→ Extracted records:

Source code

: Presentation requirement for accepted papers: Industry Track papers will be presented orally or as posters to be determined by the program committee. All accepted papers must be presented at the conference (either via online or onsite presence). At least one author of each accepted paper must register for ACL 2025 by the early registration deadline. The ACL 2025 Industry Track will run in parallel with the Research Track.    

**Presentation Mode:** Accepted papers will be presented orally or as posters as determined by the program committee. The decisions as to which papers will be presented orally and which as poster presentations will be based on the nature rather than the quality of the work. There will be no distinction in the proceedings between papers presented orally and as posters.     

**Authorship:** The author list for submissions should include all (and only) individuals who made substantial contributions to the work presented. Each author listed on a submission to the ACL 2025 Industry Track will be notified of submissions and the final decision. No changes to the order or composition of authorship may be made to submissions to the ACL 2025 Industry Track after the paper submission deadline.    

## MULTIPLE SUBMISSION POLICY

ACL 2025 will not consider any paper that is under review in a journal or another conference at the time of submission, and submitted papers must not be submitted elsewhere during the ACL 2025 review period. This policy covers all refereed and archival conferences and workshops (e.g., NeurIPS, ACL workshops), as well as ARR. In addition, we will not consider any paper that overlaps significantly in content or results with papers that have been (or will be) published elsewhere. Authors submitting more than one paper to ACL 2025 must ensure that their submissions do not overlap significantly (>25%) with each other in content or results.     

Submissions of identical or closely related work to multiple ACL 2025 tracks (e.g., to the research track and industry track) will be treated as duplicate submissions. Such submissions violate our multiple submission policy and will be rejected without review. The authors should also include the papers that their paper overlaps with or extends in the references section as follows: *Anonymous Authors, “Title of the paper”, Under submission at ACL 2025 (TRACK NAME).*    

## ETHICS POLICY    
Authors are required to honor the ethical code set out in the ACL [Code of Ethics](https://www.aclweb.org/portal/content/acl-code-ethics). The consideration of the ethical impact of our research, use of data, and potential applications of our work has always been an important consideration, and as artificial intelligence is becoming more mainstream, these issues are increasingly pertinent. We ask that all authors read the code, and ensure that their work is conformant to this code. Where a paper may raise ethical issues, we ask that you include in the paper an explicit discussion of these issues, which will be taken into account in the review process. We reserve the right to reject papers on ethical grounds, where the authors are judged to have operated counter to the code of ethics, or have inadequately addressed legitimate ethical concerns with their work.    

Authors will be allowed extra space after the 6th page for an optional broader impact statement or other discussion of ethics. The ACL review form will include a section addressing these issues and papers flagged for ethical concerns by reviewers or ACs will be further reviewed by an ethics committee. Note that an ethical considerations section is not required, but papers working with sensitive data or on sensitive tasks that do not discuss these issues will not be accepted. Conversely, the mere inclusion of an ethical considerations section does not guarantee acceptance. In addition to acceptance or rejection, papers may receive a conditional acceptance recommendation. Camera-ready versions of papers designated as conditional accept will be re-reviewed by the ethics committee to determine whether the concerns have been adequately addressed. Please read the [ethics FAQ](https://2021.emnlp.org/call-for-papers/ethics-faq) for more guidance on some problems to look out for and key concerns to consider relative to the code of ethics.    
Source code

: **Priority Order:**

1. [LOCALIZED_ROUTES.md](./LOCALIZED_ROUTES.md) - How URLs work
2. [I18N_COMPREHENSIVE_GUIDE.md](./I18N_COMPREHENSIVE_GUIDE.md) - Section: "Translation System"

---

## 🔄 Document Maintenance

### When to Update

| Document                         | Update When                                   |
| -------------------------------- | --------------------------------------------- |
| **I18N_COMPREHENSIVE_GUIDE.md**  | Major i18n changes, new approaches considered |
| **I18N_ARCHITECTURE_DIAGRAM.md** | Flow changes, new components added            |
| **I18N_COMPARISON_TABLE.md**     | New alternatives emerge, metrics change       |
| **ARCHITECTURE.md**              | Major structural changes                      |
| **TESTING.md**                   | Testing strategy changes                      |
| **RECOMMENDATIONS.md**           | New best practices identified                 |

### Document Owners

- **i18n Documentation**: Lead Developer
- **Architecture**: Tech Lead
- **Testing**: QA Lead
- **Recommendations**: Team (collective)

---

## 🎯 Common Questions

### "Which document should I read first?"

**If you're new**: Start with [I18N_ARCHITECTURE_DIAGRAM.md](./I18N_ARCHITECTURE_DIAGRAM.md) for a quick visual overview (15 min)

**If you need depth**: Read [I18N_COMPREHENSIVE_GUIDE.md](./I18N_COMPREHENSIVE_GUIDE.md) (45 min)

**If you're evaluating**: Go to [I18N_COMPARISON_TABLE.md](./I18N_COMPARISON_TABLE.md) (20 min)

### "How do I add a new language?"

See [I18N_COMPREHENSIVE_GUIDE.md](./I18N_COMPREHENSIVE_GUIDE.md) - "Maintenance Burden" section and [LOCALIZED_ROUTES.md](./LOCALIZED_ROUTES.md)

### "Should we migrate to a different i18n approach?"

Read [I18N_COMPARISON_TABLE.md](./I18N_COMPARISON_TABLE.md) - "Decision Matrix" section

→ What this task involves:
With every word kept as it is, set down the entries again.

→ Reply to the task:
Source code

: Presentation requirement for accepted papers: Industry Track papers will be presented orally or as posters to be determined by the program committee. All accepted papers must be presented at the conference (either via online or onsite presence). At least one author of each accepted paper must register for ACL 2025 by the early registration deadline. The ACL 2025 Industry Track will run in parallel with the Research Track.    

**Presentation Mode:** Accepted papers will be presented orally or as posters as determined by the program committee. The decisions as to which papers will be presented orally and which as poster presentations will be based on the nature rather than the quality of the work. There will be no distinction in the proceedings between papers presented orally and as posters.     

**Authorship:** The author list for submissions should include all (and only) individuals who made substantial contributions to the work presented. Each author listed on a submission to the ACL 2025 Industry Track will be notified of submissions and the final decision. No changes to the order or composition of authorship may be made to submissions to the ACL 2025 Industry Track after the paper submission deadline.    

## MULTIPLE SUBMISSION POLICY

ACL 2025 will not consider any paper that is under review in a journal or another conference at the time of submission, and submitted papers must not be submitted elsewhere during the ACL 2025 review period. This policy covers all refereed and archival conferences and workshops (e.g., NeurIPS, ACL workshops), as well as ARR. In addition, we will not consider any paper that overlaps significantly in content or results with papers that have been (or will be) published elsewhere. Authors submitting more than one paper to ACL 2025 must ensure that their submissions do not overlap significantly (>25%) with each other in content or results.     

Submissions of identical or closely related work to multiple ACL 2025 tracks (e.g., to the research track and industry track) will be treated as duplicate submissions. Such submissions violate our multiple submission policy and will be rejected without review. The authors should also include the papers that their paper overlaps with or extends in the references section as follows: *Anonymous Authors, “Title of the paper”, Under submission at ACL 2025 (TRACK NAME).*    

## ETHICS POLICY    
Authors are required to honor the ethical code set out in the ACL [Code of Ethics](https://www.aclweb.org/portal/content/acl-code-ethics). The consideration of the ethical impact of our research, use of data, and potential applications of our work has always been an important consideration, and as artificial intelligence is becoming more mainstream, these issues are increasingly pertinent. We ask that all authors read the code, and ensure that their work is conformant to this code. Where a paper may raise ethical issues, we ask that you include in the paper an explicit discussion of these issues, which will be taken into account in the review process. We reserve the right to reject papers on ethical grounds, where the authors are judged to have operated counter to the code of ethics, or have inadequately addressed legitimate ethical concerns with their work.    

Authors will be allowed extra space after the 6th page for an optional broader impact statement or other discussion of ethics. The ACL review form will include a section addressing these issues and papers flagged for ethical concerns by reviewers or ACs will be further reviewed by an ethics committee. Note that an ethical considerations section is not required, but papers working with sensitive data or on sensitive tasks that do not discuss these issues will not be accepted. Conversely, the mere inclusion of an ethical considerations section does not guarantee acceptance. In addition to acceptance or rejection, papers may receive a conditional acceptance recommendation. Camera-ready versions of papers designated as conditional accept will be re-reviewed by the ethics committee to determine whether the concerns have been adequately addressed. Please read the [ethics FAQ](https://2021.emnlp.org/call-for-papers/ethics-faq) for more guidance on some problems to look out for and key concerns to consider relative to the code of ethics.    
Source code

: **Priority Order:**

1. [LOCALIZED_ROUTES.md](./LOCALIZED_ROUTES.md) - How URLs work
2. [I18N_COMPREHENSIVE_GUIDE.md](./I18N_COMPREHENSIVE_GUIDE.md) - Section: "Translation System"

---

## 🔄 Document Maintenance

### When to Update

| Document                         | Update When                                   |
| -------------------------------- | --------------------------------------------- |
| **I18N_COMPREHENSIVE_GUIDE.md**  | Major i18n changes, new approaches considered |
| **I18N_ARCHITECTURE_DIAGRAM.md** | Flow changes, new components added            |
| **I18N_COMPARISON_TABLE.md**     | New alternatives emerge, metrics change       |
| **ARCHITECTURE.md**              | Major structural changes                      |
| **TESTING.md**                   | Testing strategy changes                      |
| **RECOMMENDATIONS.md**           | New best practices identified                 |

### Document Owners

- **i18n Documentation**: Lead Developer
- **Architecture**: Tech Lead
- **Testing**: QA Lead
- **Recommendations**: Team (collective)

---

## 🎯 Common Questions

### "Which document should I read first?"

**If you're new**: Start with [I18N_ARCHITECTURE_DIAGRAM.md](./I18N_ARCHITECTURE_DIAGRAM.md) for a quick visual overview (15 min)

**If you need depth**: Read [I18N_COMPREHENSIVE_GUIDE.md](./I18N_COMPREHENSIVE_GUIDE.md) (45 min)

**If you're evaluating**: Go to [I18N_COMPARISON_TABLE.md](./I18N_COMPARISON_TABLE.md) (20 min)

### "How do I add a new language?"

See [I18N_COMPREHENSIVE_GUIDE.md](./I18N_COMPREHENSIVE_GUIDE.md) - "Maintenance Burden" section and [LOCALIZED_ROUTES.md](./LOCALIZED_ROUTES.md)

### "Should we migrate to a different i18n approach?"

Read [I18N_COMPARISON_TABLE.md](./I18N_COMPARISON_TABLE.md) - "Decision Matrix" section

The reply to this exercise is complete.